“…Now I give praise and thanks
for what could not be avoided
and for every foolhardy choice

I cherish my wounds and their cures
and the sweet enervations of bliss
My book is an open life…”

I opened email this morning and this excerpt from a James Broughton poem that I love—Having Come This Far—just leaped off the screen into my heart.  I love when that happens.  An invitation to seize the moment, sit right down, feel deeply and write.

This upcoming local offering, Undefended Heart, is right here in Sacramento October 4-6.  And there are still two scholarships available.  The name itself—Undefended Heart— pierces me, reminds me of my own journey.

Because in my 40s—in the midst of raising two kids, moving through middle-age marriage, starting my own clinical practice—I somehow managed to squeeze in weekly therapeutic counseling. I hold this clinical practice in high regard.  It truly helped me understand the roots of my behavior.  An intellectual handle on why I sometimes acted in ways that mystified me.  Why numbness was sometimes my most available go-to emotion. It all began to make sense.  Here’s the deal.  That understanding, as revealing as it was, did not translate much into actual personal change. In fact, this new level of self-awareness often made my reality frustrating.  To know why we are behaving certain ways and to continue the same pattern….well, maybe you know what I’m talking about.

At fifty, in a random stroke of fate, I fell into 5Rhythms practice. The practice has a whole landscape of deep dive workshops—Heartbeat, Cycles, Mirrors.  After a year of dancing, I dove in, took my first Heartbeat workshop at Esalen.  Within a couple days the extent of work necessary to make a real-time personal shift became quite clear.   I sought out the teacher that week and shared this daunting revelation. Told her I didn’t think I could possibly live long enough to peel away what I had glimpsed—the entrenched layers around my crusty old heart. She looked at me, clear as a bell, and said, “What else are you doing?”

I am forever grateful for her guidance and encouragement.  Moving and feeling is very different than talking and feeling.  I began to embody the potent library of human emotion—panic and despair, joy and dread, sorrow and bliss, rage and compassion, love and contempt—in my bones, my blood, my breath.  Once I began to dance the expression of what had its roots in couch counseling…things really did start to change. Not quickly, but steadily, drop by embodied drop.  “…Now I give praise and thanks for what could not be avoided and for every foolhardy choice.  I cherish my wounds and their cures and the sweet enervations of bliss.  My book is an open life…”

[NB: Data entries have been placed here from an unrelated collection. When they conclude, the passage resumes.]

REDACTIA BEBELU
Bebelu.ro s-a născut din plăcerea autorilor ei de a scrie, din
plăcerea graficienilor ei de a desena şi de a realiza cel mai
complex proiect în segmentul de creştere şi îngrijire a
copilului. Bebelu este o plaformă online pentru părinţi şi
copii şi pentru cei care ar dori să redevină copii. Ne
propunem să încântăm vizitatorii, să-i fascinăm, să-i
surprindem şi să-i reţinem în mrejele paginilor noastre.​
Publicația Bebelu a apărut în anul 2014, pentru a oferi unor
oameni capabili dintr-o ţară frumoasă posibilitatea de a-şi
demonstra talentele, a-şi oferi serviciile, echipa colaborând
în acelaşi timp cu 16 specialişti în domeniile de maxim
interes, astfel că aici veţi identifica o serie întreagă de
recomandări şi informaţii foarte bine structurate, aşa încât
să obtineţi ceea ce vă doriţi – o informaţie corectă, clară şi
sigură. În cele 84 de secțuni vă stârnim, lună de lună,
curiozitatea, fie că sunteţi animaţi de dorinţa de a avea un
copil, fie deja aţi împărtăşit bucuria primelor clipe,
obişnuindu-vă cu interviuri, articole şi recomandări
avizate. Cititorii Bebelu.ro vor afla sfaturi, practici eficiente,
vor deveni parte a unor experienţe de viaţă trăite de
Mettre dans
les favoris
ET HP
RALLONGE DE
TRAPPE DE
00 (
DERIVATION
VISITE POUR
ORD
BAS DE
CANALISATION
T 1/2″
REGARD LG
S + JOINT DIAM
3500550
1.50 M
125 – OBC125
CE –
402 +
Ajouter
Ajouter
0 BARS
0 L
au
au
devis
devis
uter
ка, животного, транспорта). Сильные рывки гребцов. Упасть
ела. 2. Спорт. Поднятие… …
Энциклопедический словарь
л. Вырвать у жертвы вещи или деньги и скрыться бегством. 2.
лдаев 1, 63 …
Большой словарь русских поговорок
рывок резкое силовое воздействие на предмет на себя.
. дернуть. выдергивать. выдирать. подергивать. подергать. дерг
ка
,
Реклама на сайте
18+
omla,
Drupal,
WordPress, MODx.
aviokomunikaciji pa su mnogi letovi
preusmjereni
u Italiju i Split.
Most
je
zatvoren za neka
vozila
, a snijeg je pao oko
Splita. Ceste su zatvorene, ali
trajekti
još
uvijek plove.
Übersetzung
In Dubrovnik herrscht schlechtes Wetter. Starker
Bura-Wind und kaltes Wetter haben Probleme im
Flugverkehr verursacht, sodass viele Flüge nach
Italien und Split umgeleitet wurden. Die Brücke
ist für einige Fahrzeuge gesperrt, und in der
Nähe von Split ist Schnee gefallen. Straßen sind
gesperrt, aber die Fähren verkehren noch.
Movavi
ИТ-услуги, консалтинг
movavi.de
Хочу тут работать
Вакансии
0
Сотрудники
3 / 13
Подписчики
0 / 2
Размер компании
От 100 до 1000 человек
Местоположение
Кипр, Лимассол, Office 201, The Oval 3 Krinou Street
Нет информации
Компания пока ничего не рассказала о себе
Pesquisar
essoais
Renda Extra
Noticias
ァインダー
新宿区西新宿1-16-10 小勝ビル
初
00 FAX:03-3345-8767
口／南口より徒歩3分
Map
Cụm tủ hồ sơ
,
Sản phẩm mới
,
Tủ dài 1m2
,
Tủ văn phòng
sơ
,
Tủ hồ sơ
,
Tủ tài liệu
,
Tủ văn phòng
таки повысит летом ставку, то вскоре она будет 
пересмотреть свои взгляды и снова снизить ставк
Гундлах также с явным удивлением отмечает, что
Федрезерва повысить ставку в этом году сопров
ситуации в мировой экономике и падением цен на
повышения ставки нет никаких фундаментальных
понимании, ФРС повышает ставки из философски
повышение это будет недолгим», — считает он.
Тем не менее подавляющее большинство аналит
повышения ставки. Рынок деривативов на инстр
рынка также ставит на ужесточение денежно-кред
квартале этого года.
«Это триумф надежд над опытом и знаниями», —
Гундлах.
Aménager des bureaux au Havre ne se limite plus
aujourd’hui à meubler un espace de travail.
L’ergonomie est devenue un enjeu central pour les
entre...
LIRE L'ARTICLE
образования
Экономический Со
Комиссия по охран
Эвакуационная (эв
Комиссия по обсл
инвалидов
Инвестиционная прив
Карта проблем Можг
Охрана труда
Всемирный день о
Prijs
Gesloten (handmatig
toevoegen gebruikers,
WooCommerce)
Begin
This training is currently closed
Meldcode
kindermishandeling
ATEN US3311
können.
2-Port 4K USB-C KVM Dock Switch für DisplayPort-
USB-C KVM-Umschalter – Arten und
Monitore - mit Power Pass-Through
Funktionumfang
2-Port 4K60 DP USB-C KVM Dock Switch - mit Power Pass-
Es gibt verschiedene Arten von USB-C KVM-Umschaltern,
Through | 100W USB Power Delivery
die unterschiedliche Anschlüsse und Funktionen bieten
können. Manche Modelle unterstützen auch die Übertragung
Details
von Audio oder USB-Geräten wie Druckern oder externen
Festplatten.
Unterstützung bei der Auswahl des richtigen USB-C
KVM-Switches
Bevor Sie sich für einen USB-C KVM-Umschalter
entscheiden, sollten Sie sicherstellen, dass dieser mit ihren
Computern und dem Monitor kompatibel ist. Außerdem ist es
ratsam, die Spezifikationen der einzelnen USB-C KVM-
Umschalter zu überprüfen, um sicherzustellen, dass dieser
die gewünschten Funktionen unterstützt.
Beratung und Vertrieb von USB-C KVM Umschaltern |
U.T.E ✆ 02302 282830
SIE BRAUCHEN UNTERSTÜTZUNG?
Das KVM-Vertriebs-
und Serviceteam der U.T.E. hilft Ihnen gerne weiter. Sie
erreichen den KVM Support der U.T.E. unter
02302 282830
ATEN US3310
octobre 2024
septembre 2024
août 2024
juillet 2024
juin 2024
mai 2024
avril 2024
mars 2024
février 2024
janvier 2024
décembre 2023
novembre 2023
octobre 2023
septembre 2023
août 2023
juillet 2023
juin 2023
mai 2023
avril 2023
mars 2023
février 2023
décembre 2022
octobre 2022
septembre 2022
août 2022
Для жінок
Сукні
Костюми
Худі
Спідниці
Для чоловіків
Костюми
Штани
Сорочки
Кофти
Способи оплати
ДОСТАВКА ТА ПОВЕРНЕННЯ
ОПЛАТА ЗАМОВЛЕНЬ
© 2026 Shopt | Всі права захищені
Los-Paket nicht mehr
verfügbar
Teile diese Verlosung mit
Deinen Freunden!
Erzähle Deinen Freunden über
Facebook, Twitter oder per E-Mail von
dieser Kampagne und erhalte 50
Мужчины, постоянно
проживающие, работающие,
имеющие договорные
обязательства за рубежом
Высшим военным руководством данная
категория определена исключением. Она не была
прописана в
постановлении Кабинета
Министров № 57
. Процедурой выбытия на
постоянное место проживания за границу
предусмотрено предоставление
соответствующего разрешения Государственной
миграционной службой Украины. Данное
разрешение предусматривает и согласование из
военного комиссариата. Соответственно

It has been nearly twenty years now. There are people in my life who have witnessed this shift. Back then I never imagined teaching this practice. But the magic it manifested in my life became medicine I wanted to hold space for. I have danced in many far-off places but here’s what I know: when we do this type of tending practice in the lap of our own community it is exponentially transformative.  I have danced with the teacher for this local offering, Davida Taurek , as long as I’ve danced this practice. She is a kindred warrior spirit…we have softened together over the years. I am really looking forward to moving out there with you Sacramento…there are always more layers to peel away on our way to living with an undefended heart.